Let l=2m+1 be prime. In my previous MO question, "What are the polynomial relations between these characteristic 2 thetas?", I defined a subring of Z/2[[x]] as follows:


The subring, S, is generated by [1],...,[m] where [i] is the sum of the x^(n^2), n running over all integers congruent to i mod l.


QUESTION...... Let F=x+x^9+x^25+x^49+...,G=F(x^l), and H=G(x^l). Are G and H in S?

The answer is yes when l=3,5 or 7. When l=7, if we set a=[1],b=[2] and c=[3], we have the curious identities H=(abc)^3*(abc+ba^3+cb^3+ac^3), and G=(abc)^2+a^7+b^7+c^7+H.

Remark 1... Kevin Buzzard explained to me that one can decide whether an explicitly given identity such as the ones we've displayed holds by using the theory of characteristic 2 modular forms and computer calculation. But how does one produce these putative identities?

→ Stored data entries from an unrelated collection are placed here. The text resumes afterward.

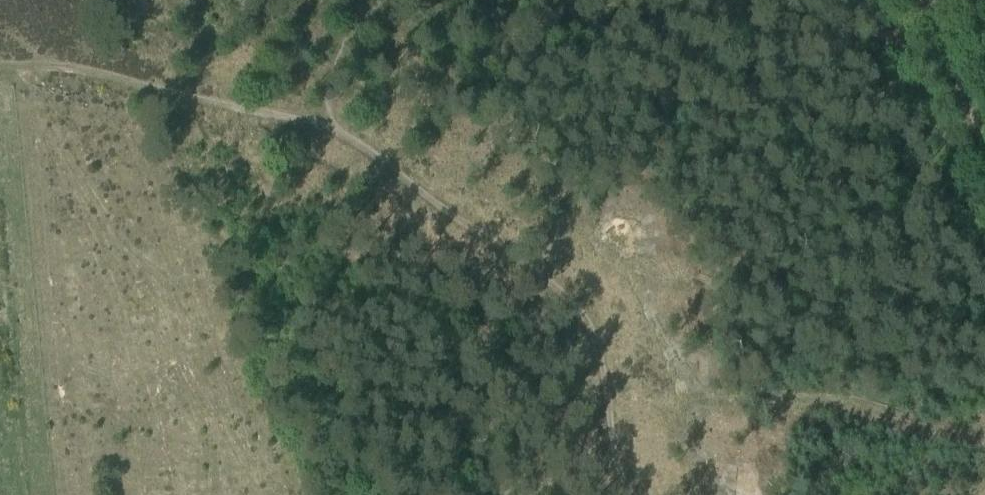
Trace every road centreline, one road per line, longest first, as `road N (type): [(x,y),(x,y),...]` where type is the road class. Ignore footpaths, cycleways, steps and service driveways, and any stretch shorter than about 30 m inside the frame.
road 1 (track): [(634,494),(615,449),(603,364),(578,306),(385,161),(327,128)]
road 2 (track): [(75,494),(31,63)]
road 3 (track): [(0,61),(92,70),(327,128)]
road 4 (track): [(984,125),(930,0)]
road 5 (track): [(327,128),(330,83),(361,0)]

Remark 2... For all l one can show in an elementary way that H is in the field of fractions of S. In fact if a=[i], b=[2i] and c=[4i], then H is the quotient of a^8(a^8+b^2) by b^4+c. Furthermore for l at most 13, H is in S. (One shows that the quotient lies in S, by combining the "quintic relations" of my MO question cited earlier with Groebner basis computer calculations.)

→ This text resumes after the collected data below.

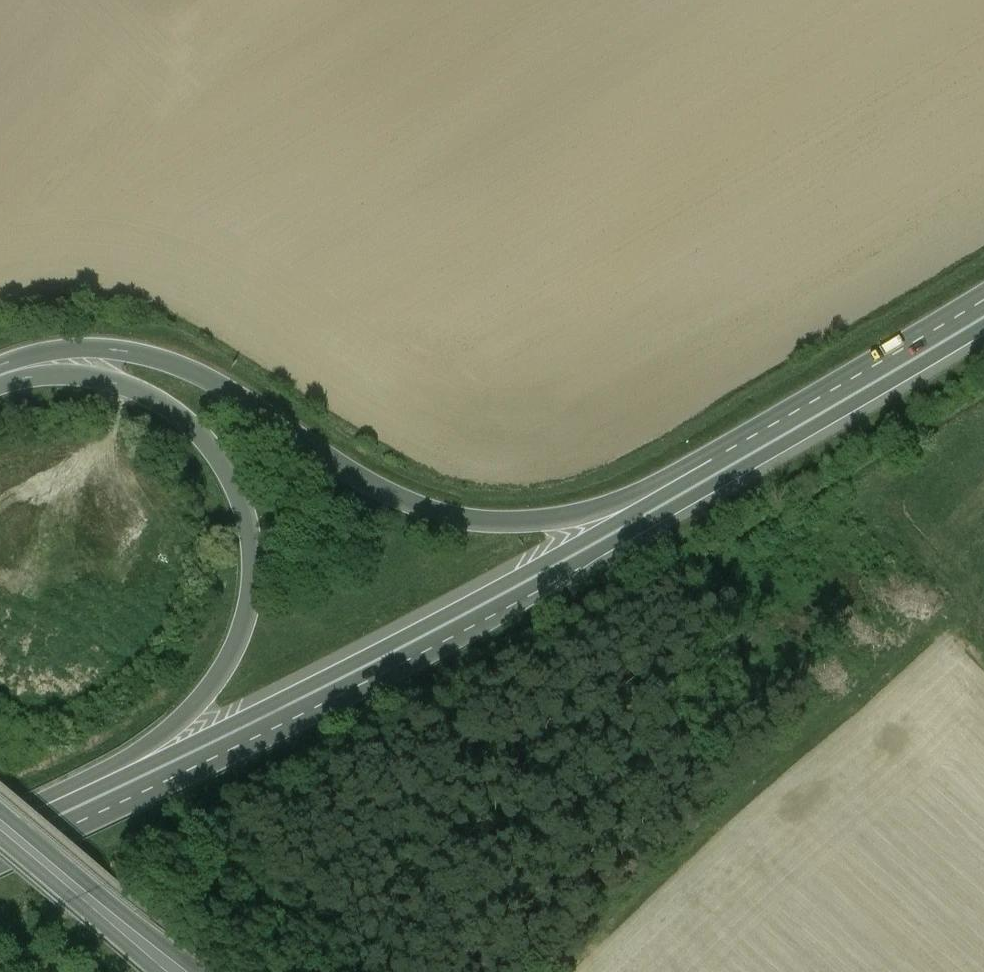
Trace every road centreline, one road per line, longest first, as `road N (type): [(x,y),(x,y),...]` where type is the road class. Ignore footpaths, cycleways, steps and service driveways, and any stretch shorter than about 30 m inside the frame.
road 1 (trunk): [(0,857),(502,611),(733,482),(983,327)]
road 2 (trunk): [(758,442),(160,760),(0,834)]
road 3 (trunk): [(758,442),(604,505),(549,518),(467,518),(402,499),(228,384),(169,357),(62,344),(0,362)]
road 4 (trunk): [(0,383),(62,373),(109,376),(188,416),(223,458),(250,512),(254,590),(236,650),(152,747),(0,827)]
road 5 (trunk): [(983,305),(758,442)]
road 6 (secondary): [(0,820),(180,971)]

I'll sketch an argument giving the l=7 identities. Let C be the curve in affine 3-space defined by the ideal of quintic relations. C has 3 linear branches at the origin and 3
linear branches at each of the seven points (r,r^4,r^9) with r^7=1. Passing to projective 3-space we find that (the Zariski closure of) C has 14 simple points at infinity. The formula for H as a quotient shows that H has zeros of order 49 at the branches at the origin, simple zeros at the branches at the other singular points, and poles of order 12 at infinity. This
leads to the identity for H. To get the identity for G one notes that (GH)+(GH)^2+(G+H)^8=0--see my MO question, "What's known about the reduction...?" It follows from this that if G is in the field of fractions of S then G+H has zeros of order 7 at the branches at the origin, of order 3 at the branches at the other singular points, and poles of order 6 at infinity. This suggests that G+H=(abc)^2+a^7+b^7+c^7. To verify this we set J=(abc)^2+a^7+b^7+c^7+H, and use Groebner basis computer calculations to show that JH+(JH)^2+(J+H)^8=0; it then follows that J=G.

EDIT: I think I can now show that when l=11, G is NOT in the field of fractions of S,
even though H is in S. I'll make this an answer once I'm surer of it.

EDIT #2: My supposed counterexample when l=11 is incorrect; G like H is in S. I had
the wrong modular equation of degree 11 relating G and H. Once I found the correct equation,
in Cayley's article, I was able to argue as in the case l=7.